La troisième pyramide a été revêtue en granit ; il subsiste encore un assez grand nombre de blocs de cette pierre employée dans la construction de la masse de ce bâtiment ou brisées au bas de ses arêtes ; la pyramide orientale est environnée d'un très grand nombre d'autres qui lui sont fort inférieures en grandeur, et qui paraissent avoir été la sépulture des gens de la cour du roi. Autour de la deuxième pyramide au nord et à l'ouest, on a coupé le rocher en forme de muraille, et on a creusé dans son épaisseur des grottes sépulcrales : sur le plafond de l'une d'elles on a imité des troncs de palmier. À l'est de la troisième pyramide, on voit les ruines d'un temple qui pourrait indiquer que l'ouverture de cette pyramide regardait le Nil.
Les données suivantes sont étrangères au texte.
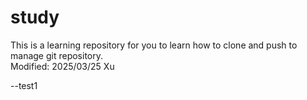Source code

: # study

This is a learning repository for you to learn how to clone and push to manage git repository.<br>
Modified: 2025/03/25 Xu

--test1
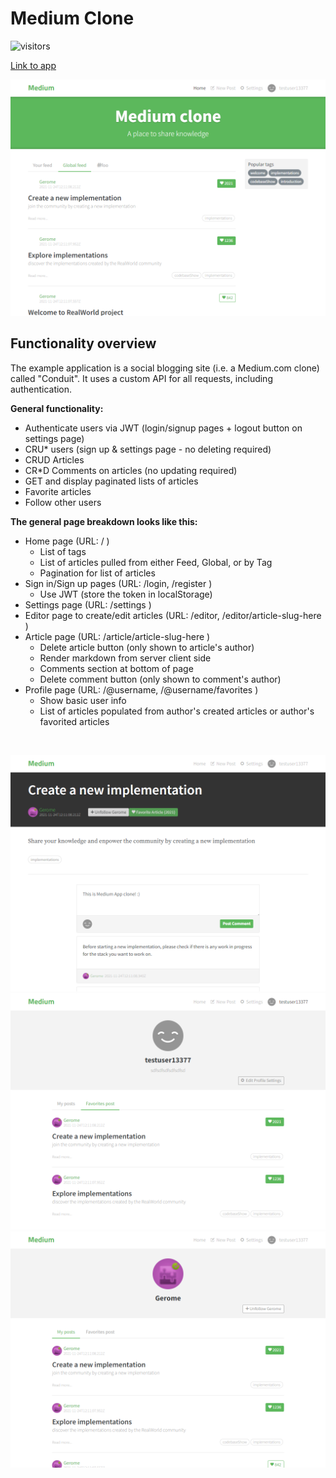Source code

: # Medium Clone

![visitors](https://visitor-badge.laobi.icu/badge?page_id=danimaxi54.medium-clone)

[Link to app](https://danimaxi54.github.io/medium-clone/)

![](https://raw.githubusercontent.com/danimaxi54/medium-clone/main/medium-main.png)

## Functionality overview

The example application is a social blogging site (i.e. a Medium.com clone) called "Conduit". It uses a custom API for all requests, including authentication.

**General functionality:**

- Authenticate users via JWT (login/signup pages + logout button on settings page)
- CRU* users (sign up & settings page - no deleting required)
- CRUD Articles
- CR*D Comments on articles (no updating required)
- GET and display paginated lists of articles
- Favorite articles
- Follow other users

**The general page breakdown looks like this:**

- Home page (URL: / )
    - List of tags
    - List of articles pulled from either Feed, Global, or by Tag
    - Pagination for list of articles
- Sign in/Sign up pages (URL: /login, /register )
    - Use JWT (store the token in localStorage)
- Settings page (URL: /settings )
- Editor page to create/edit articles (URL: /editor, /editor/article-slug-here )
- Article page (URL: /article/article-slug-here )
    - Delete article button (only shown to article's author)
    - Render markdown from server client side
    - Comments section at bottom of page
    - Delete comment button (only shown to comment's author)
- Profile page (URL: /@username, /@username/favorites )
    - Show basic user info
    - List of articles populated from author's created articles or author's favorited articles

<br />

![](https://raw.githubusercontent.com/danimaxi54/medium-clone/main/medium-articles.png)
![](https://raw.githubusercontent.com/danimaxi54/medium-clone/main/medium-profiles-author.png)
![](https://raw.githubusercontent.com/danimaxi54/medium-clone/main/medium-profiles-user.png)
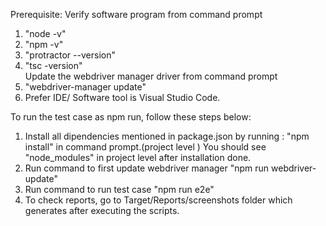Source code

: Prerequisite:
Verify software program from command prompt 
1. "node -v"               
2. "npm -v"                
3. "protractor --version"  
4. "tsc -version"          
Update the webdriver manager driver from command prompt
5. "webdriver-manager update"
6. Prefer IDE/ Software tool is Visual Studio Code.


To run the test case as npm run, follow these steps below:
1.  Install all dipendencies mentioned in package.json by running :
    "npm install" in command prompt.(project level )
    You should see "node_modules" in project level after installation done.
2.  Run command to first update webdriver manager
    "npm run webdriver-update"
3.  Run command to run test case
    "npm run e2e"
4.  To check reports, go to Target/Reports/screenshots folder which generates after executing the scripts.
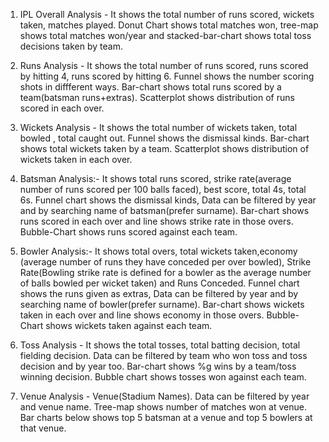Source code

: 1) IPL Overall Analysis - It shows the total number of runs scored, wickets taken, matches played. Donut Chart shows total matches won, tree-map shows 
total matches won/year and stacked-bar-chart shows total toss decisions taken by team.

2) Runs Analysis -  It shows the total number of runs scored, runs scored by hitting 4,  runs scored by hitting 6. Funnel shows the number scoring
shots in diffferent ways. Bar-chart shows total runs scored by a team(batsman runs+extras). Scatterplot shows distribution of runs scored in each over.

3) Wickets Analysis -  It shows the total number of wickets taken, total bowled , total caught out. Funnel shows the dismissal kinds. 
Bar-chart shows total wickets taken by a team. Scatterplot shows distribution of wickets taken in each over.

4) Batsman Analysis:- It shows total runs scored, strike rate(average number of runs scored per 100 balls faced), best score, total 4s, total 6s.
Funnel chart shows the dismissal kinds, Data can be filtered by year and by searching name of batsman(prefer surname). Bar-chart shows
runs scored in each over and line shows strike rate in those overs. Bubble-Chart shows runs scored against each team. 

5) Bowler Analysis:- It shows total overs, total wickets taken,economy (average number of runs they have conceded per over bowled), 
Strike Rate(Bowling strike rate is defined for a bowler as the average number of balls bowled per wicket taken) and Runs Conceded.
Funnel chart shows the runs given as extras, Data can be filtered by year and by searching name of bowler(prefer surname). Bar-chart shows 
wickets taken in each over and line shows economy in those overs. Bubble-Chart shows wickets taken against each team. 

6) Toss Analysis -  It shows the total tosses, total batting decision, total fielding decision. Data can be filtered by team who won toss and toss decision
and by year too. Bar-chart shows %g wins by a team/toss winning decision. Bubble chart shows tosses won against each team.

7) Venue Analysis - Venue(Stadium Names). Data can be filtered by year and venue name. Tree-map shows number of matches won at venue.
Bar charts below shows top 5 batsman at a venue and top 5 bowlers at that venue.
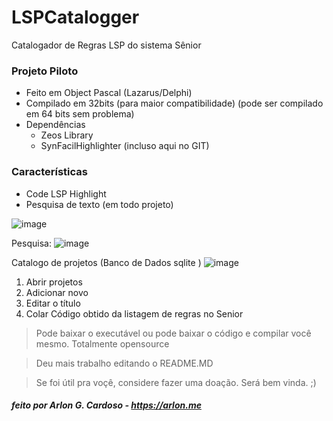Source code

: # LSPCatalogger
Catalogador de Regras LSP do sistema Sênior

### Projeto Piloto
  - Feito em Object Pascal (Lazarus/Delphi)
  - Compilado em 32bits (para maior compatibilidade) (pode ser compilado em 64 bits sem problema)
   - Dependências
     - Zeos Library
     - SynFacilHighlighter (incluso aqui no GIT)
    
### Características
 - Code LSP Highlight
 - Pesquisa de texto (em todo projeto)
 
 ![image](https://github.com/user-attachments/assets/fd1b4820-de3c-4cc5-8792-f4d926665cc8)

Pesquisa:
![image](https://github.com/user-attachments/assets/6d272413-0d07-4a25-83f7-8305b7c20735)


Catalogo de projetos (Banco de Dados sqlite )
![image](https://github.com/user-attachments/assets/6e8bc219-e1b2-4240-a629-ae7d8b951d64)

 
 1. Abrir projetos
 2. Adicionar novo
 3. Editar o título
 4. Colar Código obtido da listagem de regras no Senior
  
  <blockquote>Pode baixar o executável ou pode baixar o código e compilar você mesmo. Totalmente opensource
</blockquote>
<blockquote>Deu mais trabalho editando o README.MD</blockquote>
<blockquote>Se foi útil pra voçê, considere fazer uma doação. Será bem vinda. ;)</blockquote>

##### feito por Arlon G. Cardoso - https://arlon.me


  
  
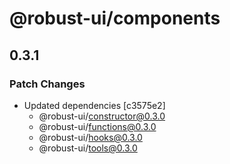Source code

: # @robust-ui/components

## 0.3.1

### Patch Changes

- Updated dependencies [c3575e2]
  - @robust-ui/constructor@0.3.0
  - @robust-ui/functions@0.3.0
  - @robust-ui/hooks@0.3.0
  - @robust-ui/tools@0.3.0
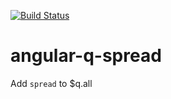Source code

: [![Build Status](https://travis-ci.org/showpad/angular-q-spread.svg)](https://travis-ci.org/showpad/angular-q-spread)

angular-q-spread
================

Add `spread` to $q.all
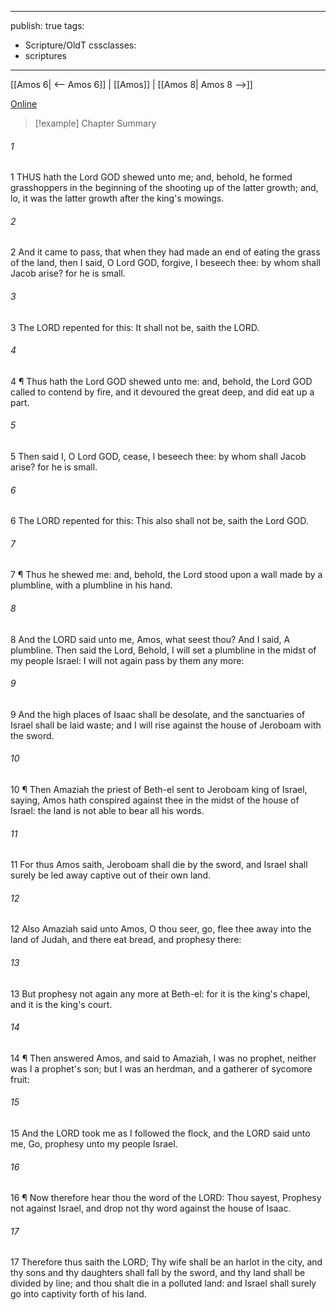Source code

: 

---
publish: true
tags:
  - Scripture/OldT
cssclasses:
  - scriptures
---
[[Amos 6| <-- Amos 6]] | [[Amos]] | [[Amos 8| Amos 8 -->]]

[Online](https://churchofjesuschrist.org/study/scriptures/ot/amos/7?lang=eng)

>[!example] Chapter Summary
>
###### 1
1 THUS hath the Lord GOD shewed unto me; and, behold, he formed grasshoppers in the beginning of the shooting up of the latter growth; and, lo, it was the latter growth after the king's mowings.
###### 2
2 And it came to pass, that when they had made an end of eating the grass of the land, then I said, O Lord GOD, forgive, I beseech thee: by whom shall Jacob arise? for he is small.
###### 3
3 The LORD repented for this: It shall not be, saith the LORD.
###### 4
4 ¶ Thus hath the Lord GOD shewed unto me: and, behold, the Lord GOD called to contend by fire, and it devoured the great deep, and did eat up a part.
###### 5
5 Then said I, O Lord GOD, cease, I beseech thee: by whom shall Jacob arise? for he is small.
###### 6
6 The LORD repented for this: This also shall not be, saith the Lord GOD.
###### 7
7 ¶ Thus he shewed me: and, behold, the Lord stood upon a wall made by a plumbline, with a plumbline in his hand.
###### 8
8 And the LORD said unto me, Amos, what seest thou? And I said, A plumbline. Then said the Lord, Behold, I will set a plumbline in the midst of my people Israel: I will not again pass by them any more:
###### 9
9 And the high places of Isaac shall be desolate, and the sanctuaries of Israel shall be laid waste; and I will rise against the house of Jeroboam with the sword.
###### 10
10 ¶ Then Amaziah the priest of Beth-el sent to Jeroboam king of Israel, saying, Amos hath conspired against thee in the midst of the house of Israel: the land is not able to bear all his words.
###### 11
11 For thus Amos saith, Jeroboam shall die by the sword, and Israel shall surely be led away captive out of their own land.
###### 12
12 Also Amaziah said unto Amos, O thou seer, go, flee thee away into the land of Judah, and there eat bread, and prophesy there:
###### 13
13 But prophesy not again any more at Beth-el: for it is the king's chapel, and it is the king's court.
###### 14
14 ¶ Then answered Amos, and said to Amaziah, I was no prophet, neither was I a prophet's son; but I was an herdman, and a gatherer of sycomore fruit:
###### 15
15 And the LORD took me as I followed the flock, and the LORD said unto me, Go, prophesy unto my people Israel.
###### 16
16 ¶ Now therefore hear thou the word of the LORD: Thou sayest, Prophesy not against Israel, and drop not thy word against the house of Isaac.
###### 17
17 Therefore thus saith the LORD; Thy wife shall be an harlot in the city, and thy sons and thy daughters shall fall by the sword, and thy land shall be divided by line; and thou shalt die in a polluted land: and Israel shall surely go into captivity forth of his land.



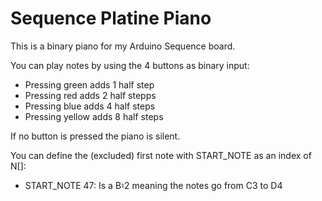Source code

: # Sequence Platine Piano

This is a binary piano for my Arduino Sequence board.

You can play notes by using the 4 buttons as binary input:
- Pressing green adds 1 half step
- Pressing red adds 2 half stepps
- Pressing blue adds 4 half steps
- Pressing yellow adds 8 half steps
  
If no button is pressed the piano is silent.

You can define the (excluded) first note with START_NOTE as an index of N[]:
- START_NOTE 47: Is a B♮2 meaning the notes go from C3 to D4
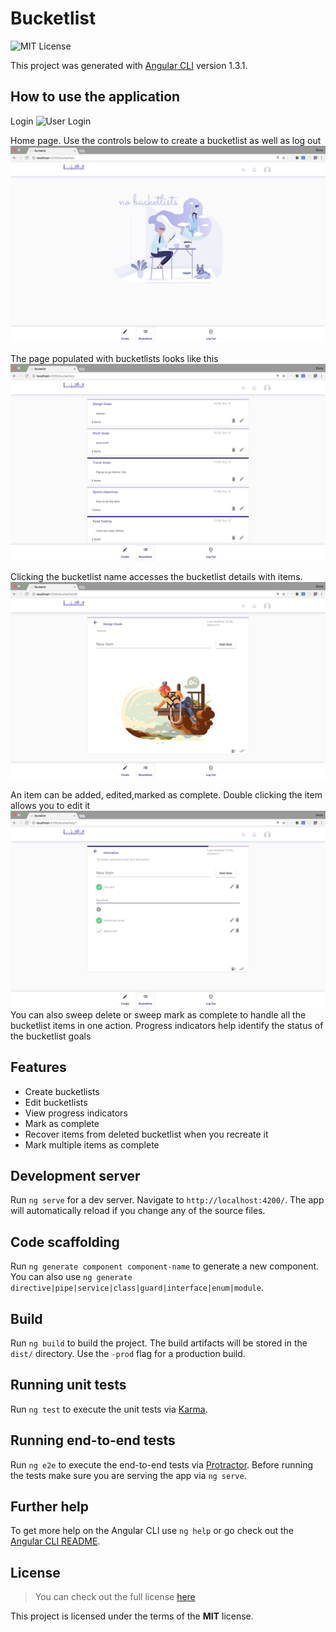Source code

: # Bucketlist

![MIT License](https://github.com/Elbertbiggs360/bucketlist/tree/master/src/assets/images/mit.png)

This project was generated with [Angular CLI](https://github.com/angular/angular-cli) version 1.3.1.

## How to use the application

Login
![User Login](https://github.com/elbertbiggs360/bucketlist/blob/master/src/assets/screenshots/)


Home page. Use the controls below to create a bucketlist as well as log out
![Searching for a bucketlist](https://github.com/elbertbiggs360/bucketlist/blob/master/src/assets/screenshots/home.png)

The page populated with bucketlists looks like this
![Updating an item](https://github.com/elbertbiggs360/bucketlist/blob/master/src/assets/screenshots/bucketlist.png)

Clicking the bucketlist name accesses the bucketlist details with items.
![Updating an item](https://github.com/elbertbiggs360/bucketlist/blob/master/src/assets/screenshots/item.png)

An item can be added, edited,marked as complete. Double clicking the item allows you to edit it
![Updating an item](https://github.com/elbertbiggs360/bucketlist/blob/master/src/assets/screenshots/editItems.png)
You can also sweep delete or sweep mark as complete to handle all the bucketlist items in one action.
Progress indicators help identify the status of the bucketlist goals

## Features
* Create bucketlists
* Edit bucketlists
* View progress indicators
* Mark as complete
* Recover items from deleted bucketlist when you recreate it
* Mark multiple items as complete

## Development server

Run `ng serve` for a dev server. Navigate to `http://localhost:4200/`. The app will automatically reload if you change any of the source files.

## Code scaffolding

Run `ng generate component component-name` to generate a new component. You can also use `ng generate directive|pipe|service|class|guard|interface|enum|module`.

## Build

Run `ng build` to build the project. The build artifacts will be stored in the `dist/` directory. Use the `-prod` flag for a production build.

## Running unit tests

Run `ng test` to execute the unit tests via [Karma](https://karma-runner.github.io).

## Running end-to-end tests

Run `ng e2e` to execute the end-to-end tests via [Protractor](http://www.protractortest.org/).
Before running the tests make sure you are serving the app via `ng serve`.

## Further help

To get more help on the Angular CLI use `ng help` or go check out the [Angular CLI README](https://github.com/angular/angular-cli/blob/master/README.md).

## License
>You can check out the full license [here](https://github.com/Elbertbiggs360/bucketlist/blob/master/LICENSE)

This project is licensed under the terms of the **MIT** license.
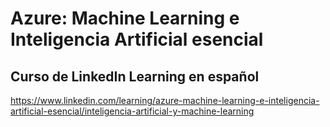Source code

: # Azure: Machine Learning e Inteligencia Artificial esencial
## Curso de LinkedIn Learning en español
https://www.linkedin.com/learning/azure-machine-learning-e-inteligencia-artificial-esencial/inteligencia-artificial-y-machine-learning
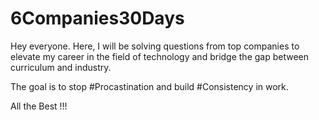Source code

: # 6Companies30Days
Hey everyone.
Here, I will be solving questions from top companies to elevate my career in the field of technology and bridge the gap between curriculum and industry.

The goal is to stop #Procastination and build #Consistency in work.

All the Best !!!
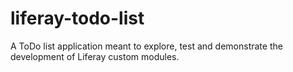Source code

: # liferay-todo-list
A ToDo list application meant to explore, test and demonstrate the development of Liferay custom modules.
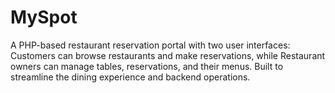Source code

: # MySpot
 A PHP-based restaurant reservation portal with two user interfaces: Customers can browse restaurants and make reservations, while Restaurant owners can manage tables, reservations, and their menus. Built to streamline the dining experience and backend operations.
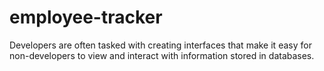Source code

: # employee-tracker
Developers are often tasked with creating interfaces that make it easy for non-developers to view and interact with information stored in databases.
Dans l'alignement et à l'est de la seconde pyramide est le sphinx dont parlent tous les voyageurs. La longueur du rocher auquel on a donné la forme de cet animal chimérique est d'environ 95 pieds jusques à la croupe ; sa hauteur, depuis les genoux jusques au sommet de la tête, est de 38 pieds.. Les anciens croyaient assez généralement qu'un conduit ouvert dans le corps du sphinx menait, par des canaux souterrains, à l'intérieur de la pyramide. Il est encore permis à présent de conjecturer que sous ces masses énormes on a creusé des grottes que quelques auteurs croient avoir servi aux mystères de l'initiation. Sur la tête du sphinx on voit un trou, de 5 pieds de profondeur ; on ignore s'il ne se poussait pas plus loin.
On trouve encore les traces d'une seconde ouverture de ce genre sur le dos de cette figure. La tète du sphinx porte les caractéristiques de nègres, chose qui lui est commune avec toutes les figures de divers monuments de l'Égypte, lorsque le nez en a été enlevé.
Aucun voyageur ne parle des grottes sépulcrales qui se trouvent en assez grand nombre dans le voisinage des deux principales pyramides ; elles renferment à peu près les mêmes sujets que ceux qu'on voit dans la Haute-Égypte, avec cette différence que l'exécution de quelques-unes d'elles est plus parfaite.
Les pyramides tenaient un vaste plan ; quoique imparfait dans les détails, il ne devait pas manquer de grandeur dans l'ensemble : il renfermait plusieurs temples, et une superbe chaussée dont on aperçoit quelques restes, servait à la communication de Memphis avec les pyramides."